BEGIN Information provided

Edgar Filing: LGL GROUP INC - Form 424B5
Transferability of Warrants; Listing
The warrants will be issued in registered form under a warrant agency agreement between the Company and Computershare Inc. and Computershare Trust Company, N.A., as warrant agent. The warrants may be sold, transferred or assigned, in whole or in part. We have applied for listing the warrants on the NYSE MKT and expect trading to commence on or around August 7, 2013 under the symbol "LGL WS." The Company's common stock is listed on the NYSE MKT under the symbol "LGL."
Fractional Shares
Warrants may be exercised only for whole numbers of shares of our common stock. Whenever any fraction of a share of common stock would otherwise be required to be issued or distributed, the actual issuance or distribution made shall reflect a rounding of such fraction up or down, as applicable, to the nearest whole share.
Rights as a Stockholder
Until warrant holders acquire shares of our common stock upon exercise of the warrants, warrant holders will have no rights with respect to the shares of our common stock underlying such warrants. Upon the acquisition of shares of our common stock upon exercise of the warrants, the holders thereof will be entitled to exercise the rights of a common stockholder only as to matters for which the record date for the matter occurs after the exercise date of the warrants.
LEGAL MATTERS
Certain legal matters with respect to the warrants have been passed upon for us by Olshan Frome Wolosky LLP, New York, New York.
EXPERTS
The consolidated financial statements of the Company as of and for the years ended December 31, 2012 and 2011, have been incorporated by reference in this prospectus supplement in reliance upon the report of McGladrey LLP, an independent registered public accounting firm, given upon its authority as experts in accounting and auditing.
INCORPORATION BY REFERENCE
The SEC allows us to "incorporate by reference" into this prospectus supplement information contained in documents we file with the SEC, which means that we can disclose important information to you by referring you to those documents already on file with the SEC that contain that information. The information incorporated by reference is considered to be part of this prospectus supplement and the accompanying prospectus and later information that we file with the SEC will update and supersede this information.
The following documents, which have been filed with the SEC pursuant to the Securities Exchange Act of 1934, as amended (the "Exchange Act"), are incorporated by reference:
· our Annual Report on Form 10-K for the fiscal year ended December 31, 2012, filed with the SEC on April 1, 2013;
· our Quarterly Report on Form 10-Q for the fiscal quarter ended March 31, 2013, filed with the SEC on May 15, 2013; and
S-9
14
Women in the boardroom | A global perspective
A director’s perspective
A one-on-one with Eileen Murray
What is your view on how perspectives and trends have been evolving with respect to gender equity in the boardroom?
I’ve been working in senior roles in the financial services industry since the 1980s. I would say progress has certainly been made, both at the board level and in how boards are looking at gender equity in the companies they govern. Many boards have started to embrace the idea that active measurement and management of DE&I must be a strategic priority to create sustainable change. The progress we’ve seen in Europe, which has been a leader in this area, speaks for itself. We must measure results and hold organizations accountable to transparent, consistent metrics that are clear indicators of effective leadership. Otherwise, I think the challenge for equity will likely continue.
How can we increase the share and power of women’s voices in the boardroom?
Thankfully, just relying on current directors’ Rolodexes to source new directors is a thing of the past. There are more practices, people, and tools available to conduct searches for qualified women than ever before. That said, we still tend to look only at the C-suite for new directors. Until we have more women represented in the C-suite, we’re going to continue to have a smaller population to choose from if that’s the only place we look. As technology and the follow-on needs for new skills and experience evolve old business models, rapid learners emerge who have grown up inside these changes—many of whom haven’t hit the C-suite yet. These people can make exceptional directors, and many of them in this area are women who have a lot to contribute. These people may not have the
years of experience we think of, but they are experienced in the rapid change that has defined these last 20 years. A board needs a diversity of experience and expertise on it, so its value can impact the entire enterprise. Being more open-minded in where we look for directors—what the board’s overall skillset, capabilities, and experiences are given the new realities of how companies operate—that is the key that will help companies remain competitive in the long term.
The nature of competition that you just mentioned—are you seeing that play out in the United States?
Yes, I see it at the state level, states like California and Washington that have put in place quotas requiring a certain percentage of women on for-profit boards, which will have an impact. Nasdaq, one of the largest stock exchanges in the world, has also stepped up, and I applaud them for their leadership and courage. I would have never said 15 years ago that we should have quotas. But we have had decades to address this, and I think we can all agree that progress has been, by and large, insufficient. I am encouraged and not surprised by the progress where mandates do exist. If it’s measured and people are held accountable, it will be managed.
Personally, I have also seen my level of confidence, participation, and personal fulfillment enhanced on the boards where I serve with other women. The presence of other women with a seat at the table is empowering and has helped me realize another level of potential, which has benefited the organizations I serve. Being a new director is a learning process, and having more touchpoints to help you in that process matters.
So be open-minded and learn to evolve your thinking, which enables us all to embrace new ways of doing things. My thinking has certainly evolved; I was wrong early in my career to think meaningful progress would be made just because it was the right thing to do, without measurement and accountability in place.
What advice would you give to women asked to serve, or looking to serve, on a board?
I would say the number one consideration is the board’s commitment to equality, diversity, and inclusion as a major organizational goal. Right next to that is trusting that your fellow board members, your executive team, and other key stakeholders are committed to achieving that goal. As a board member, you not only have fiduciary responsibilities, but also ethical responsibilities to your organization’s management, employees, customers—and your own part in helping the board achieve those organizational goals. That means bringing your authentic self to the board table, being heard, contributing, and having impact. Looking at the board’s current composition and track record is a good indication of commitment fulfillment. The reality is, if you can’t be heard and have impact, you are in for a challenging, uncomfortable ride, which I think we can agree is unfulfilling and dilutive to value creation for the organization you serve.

END Information provided

## Action item
Read the material above and copy out each line holding "financial".

## Solution to this task
The consolidated financial statements of the Company as of and for the years ended December 31, 2012 and 2011, have been incorporated by reference in this prospectus supplement in reliance upon the report of McGladrey LLP, an independent registered public accounting firm, given upon its authority as experts in accounting and auditing.
I’ve been working in senior roles in the financial services industry since the 1980s. I would say progress has certainly been made, both at the board level and in how boards are looking at gender equity in the companies they govern. Many boards have started to embrace the idea that active measurement and management of DE&I must be a strategic priority to create sustainable change. The progress we’ve seen in Europe, which has been a leader in this area, speaks for itself. We must measure results and hold organizations accountable to transparent, consistent metrics that are clear indicators of effective leadership. Otherwise, I think the challenge for equity will likely continue.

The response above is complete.